O ex-fellow, que teve uma capacitação deficiente na especialização, também fica dependente da inserção em um grupo de trabalho, pois um profissional que domina somente uma subespecialidade, só consegue atuar em equipes multidisciplinares, que lhe encaminhe os pacientes.
Um dos principais determinantes para a desvalorização do trabalho médico não é o excesso de oftalmologistas em seus consultórios próprios concorrendo uns com os outros, mas, principalmente, grandes empresas de saúde que contratam muitos especialistas, pagam pouco e reduzem custos com a escala, oferecendo pacotes mais baratos para os planos de saúde, com prejuízo para os consultórios liberais e, principalmente, para os clientes.
O problema é complexo, mas uma das soluções para minimizar a desvalorização do trabalho médico é a melhora na qualidade técnica do especialista, pois um oftalmologista bem formado é capaz de trabalhar de forma liberal em qualquer região do país e não ficar somente refém de trabalhar para empresas. Uma vez diminuindo a oferta de “mão de obra”, as empresas de saúde seriam obrigadas a valorizar seus médicos.

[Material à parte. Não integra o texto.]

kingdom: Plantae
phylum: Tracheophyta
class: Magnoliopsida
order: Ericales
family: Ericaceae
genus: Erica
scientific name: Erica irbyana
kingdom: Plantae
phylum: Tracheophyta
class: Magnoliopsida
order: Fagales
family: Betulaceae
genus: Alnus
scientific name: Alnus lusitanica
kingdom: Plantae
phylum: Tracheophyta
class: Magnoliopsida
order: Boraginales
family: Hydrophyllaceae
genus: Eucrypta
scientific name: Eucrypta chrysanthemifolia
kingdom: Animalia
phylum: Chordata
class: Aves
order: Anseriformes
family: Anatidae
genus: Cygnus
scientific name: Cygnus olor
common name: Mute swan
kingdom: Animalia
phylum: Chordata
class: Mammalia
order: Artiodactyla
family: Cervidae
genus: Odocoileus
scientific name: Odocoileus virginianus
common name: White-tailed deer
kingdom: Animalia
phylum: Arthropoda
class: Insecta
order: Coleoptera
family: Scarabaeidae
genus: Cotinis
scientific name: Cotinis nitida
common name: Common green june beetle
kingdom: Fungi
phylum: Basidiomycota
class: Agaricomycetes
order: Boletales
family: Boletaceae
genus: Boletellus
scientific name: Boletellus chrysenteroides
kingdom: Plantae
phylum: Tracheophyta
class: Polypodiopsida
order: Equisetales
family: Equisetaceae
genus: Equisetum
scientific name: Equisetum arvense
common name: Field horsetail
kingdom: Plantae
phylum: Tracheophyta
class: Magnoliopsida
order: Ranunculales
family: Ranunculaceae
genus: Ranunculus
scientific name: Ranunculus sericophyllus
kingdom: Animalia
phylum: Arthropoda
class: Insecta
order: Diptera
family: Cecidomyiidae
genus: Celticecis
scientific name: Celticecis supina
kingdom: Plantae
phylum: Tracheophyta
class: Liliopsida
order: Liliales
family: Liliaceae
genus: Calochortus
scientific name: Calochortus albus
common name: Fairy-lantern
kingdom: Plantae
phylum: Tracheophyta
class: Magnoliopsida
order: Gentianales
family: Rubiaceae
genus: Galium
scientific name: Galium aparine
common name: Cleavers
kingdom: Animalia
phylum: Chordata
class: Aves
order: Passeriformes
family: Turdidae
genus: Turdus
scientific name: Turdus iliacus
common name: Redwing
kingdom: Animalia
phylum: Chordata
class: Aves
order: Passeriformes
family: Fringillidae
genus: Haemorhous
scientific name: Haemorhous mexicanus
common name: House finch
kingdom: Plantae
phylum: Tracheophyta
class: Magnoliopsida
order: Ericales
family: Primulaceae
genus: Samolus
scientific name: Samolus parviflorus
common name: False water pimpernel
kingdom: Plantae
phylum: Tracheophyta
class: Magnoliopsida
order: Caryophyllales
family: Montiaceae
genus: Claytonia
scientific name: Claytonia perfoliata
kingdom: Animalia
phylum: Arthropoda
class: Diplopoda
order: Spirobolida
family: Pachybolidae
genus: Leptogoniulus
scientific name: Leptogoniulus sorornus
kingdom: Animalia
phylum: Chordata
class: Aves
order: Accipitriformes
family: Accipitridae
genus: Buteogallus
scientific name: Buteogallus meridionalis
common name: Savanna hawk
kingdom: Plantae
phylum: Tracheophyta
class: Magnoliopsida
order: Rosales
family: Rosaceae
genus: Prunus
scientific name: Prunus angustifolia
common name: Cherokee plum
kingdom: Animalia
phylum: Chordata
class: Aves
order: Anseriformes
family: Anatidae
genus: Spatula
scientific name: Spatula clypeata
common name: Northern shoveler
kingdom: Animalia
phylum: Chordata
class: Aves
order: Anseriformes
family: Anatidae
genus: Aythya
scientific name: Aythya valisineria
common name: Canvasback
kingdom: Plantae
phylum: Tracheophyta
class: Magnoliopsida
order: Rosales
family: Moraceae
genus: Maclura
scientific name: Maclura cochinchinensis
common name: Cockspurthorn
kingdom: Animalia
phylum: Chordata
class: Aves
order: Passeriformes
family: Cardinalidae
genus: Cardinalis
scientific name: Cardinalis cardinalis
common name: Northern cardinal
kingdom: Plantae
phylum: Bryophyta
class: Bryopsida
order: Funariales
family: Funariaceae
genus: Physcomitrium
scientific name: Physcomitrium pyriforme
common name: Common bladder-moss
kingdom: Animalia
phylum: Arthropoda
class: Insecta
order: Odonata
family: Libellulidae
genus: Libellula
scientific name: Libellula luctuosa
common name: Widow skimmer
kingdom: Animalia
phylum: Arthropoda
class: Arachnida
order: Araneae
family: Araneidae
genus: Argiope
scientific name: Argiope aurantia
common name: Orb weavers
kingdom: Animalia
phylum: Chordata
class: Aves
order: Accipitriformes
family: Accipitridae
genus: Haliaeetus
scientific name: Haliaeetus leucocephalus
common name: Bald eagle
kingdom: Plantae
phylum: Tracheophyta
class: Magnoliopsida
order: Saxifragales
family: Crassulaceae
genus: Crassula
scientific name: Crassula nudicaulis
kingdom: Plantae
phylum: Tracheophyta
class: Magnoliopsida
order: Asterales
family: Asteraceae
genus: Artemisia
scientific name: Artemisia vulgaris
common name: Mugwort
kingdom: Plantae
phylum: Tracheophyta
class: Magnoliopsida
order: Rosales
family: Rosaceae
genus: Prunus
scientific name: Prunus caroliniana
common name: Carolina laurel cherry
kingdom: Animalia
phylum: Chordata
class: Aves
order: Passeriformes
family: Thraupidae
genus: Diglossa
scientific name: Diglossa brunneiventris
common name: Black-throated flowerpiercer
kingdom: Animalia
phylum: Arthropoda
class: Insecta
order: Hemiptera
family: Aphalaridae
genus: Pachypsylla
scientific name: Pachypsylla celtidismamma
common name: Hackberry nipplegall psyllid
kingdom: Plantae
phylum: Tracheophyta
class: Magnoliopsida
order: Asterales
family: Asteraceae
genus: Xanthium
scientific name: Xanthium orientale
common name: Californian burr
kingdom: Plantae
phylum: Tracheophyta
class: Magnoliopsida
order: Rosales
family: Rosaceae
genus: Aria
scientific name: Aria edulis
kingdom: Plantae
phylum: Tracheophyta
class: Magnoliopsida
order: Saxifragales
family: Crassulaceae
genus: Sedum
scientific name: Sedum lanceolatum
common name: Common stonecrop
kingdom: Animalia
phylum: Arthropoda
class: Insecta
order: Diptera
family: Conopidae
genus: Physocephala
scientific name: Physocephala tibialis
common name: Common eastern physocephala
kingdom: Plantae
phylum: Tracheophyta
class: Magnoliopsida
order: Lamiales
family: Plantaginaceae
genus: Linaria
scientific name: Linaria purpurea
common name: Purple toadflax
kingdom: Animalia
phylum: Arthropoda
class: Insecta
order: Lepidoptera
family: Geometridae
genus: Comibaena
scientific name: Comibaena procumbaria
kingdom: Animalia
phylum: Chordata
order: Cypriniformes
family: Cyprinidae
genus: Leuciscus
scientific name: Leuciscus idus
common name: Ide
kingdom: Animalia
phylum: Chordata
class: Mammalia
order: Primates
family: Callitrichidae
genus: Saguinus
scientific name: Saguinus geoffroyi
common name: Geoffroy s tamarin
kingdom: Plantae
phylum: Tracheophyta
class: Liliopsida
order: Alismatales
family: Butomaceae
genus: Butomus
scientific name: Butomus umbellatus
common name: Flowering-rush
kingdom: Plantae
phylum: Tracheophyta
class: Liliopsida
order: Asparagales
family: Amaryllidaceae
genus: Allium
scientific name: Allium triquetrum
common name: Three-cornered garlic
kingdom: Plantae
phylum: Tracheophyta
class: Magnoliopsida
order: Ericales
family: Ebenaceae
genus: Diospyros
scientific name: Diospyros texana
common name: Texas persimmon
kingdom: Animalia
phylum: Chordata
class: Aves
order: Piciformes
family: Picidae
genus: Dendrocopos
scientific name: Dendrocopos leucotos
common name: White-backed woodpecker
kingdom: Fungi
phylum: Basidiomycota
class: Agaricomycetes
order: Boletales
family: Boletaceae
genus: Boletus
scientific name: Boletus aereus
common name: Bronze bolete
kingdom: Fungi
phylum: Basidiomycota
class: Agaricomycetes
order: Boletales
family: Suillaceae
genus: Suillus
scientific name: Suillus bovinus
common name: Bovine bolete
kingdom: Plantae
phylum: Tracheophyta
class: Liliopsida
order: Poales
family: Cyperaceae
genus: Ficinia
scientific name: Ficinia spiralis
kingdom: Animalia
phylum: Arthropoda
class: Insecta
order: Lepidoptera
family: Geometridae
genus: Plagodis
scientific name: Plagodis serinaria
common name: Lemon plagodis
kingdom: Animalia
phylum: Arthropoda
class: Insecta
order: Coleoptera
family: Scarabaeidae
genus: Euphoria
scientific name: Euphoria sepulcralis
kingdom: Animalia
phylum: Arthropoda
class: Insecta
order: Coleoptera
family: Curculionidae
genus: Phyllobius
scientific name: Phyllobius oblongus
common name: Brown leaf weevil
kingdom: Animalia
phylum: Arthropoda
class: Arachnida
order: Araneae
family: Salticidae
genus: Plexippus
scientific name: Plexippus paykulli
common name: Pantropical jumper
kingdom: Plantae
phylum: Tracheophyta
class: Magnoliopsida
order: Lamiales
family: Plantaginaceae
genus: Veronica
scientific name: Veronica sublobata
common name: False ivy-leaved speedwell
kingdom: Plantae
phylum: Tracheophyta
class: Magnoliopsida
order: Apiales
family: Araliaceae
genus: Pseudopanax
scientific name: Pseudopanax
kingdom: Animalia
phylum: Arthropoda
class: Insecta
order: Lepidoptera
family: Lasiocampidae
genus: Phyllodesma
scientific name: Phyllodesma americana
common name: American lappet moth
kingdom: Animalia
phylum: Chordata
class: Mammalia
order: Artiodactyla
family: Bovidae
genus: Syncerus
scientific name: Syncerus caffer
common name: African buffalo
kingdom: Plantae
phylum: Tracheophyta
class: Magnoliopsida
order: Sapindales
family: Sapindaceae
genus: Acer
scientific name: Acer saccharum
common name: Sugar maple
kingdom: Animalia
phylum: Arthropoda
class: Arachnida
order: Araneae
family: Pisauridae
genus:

Pois, se os médicos acharem que estão ganhando pouco ou com pouca autonomia, teriam a opção de se juntarem, sair da empresa e atuarem, inclusive em conjunto, em outro local, praticando uma medicina de melhor qualidade.
Por Newton Kara José Junior, oftalmologista, autor de três livros, entre eles “O Ensino da Oftalmologia no Século 21” (2020). Professor livre-docente de Oftalmologia da Faculdade de Medicina da USP.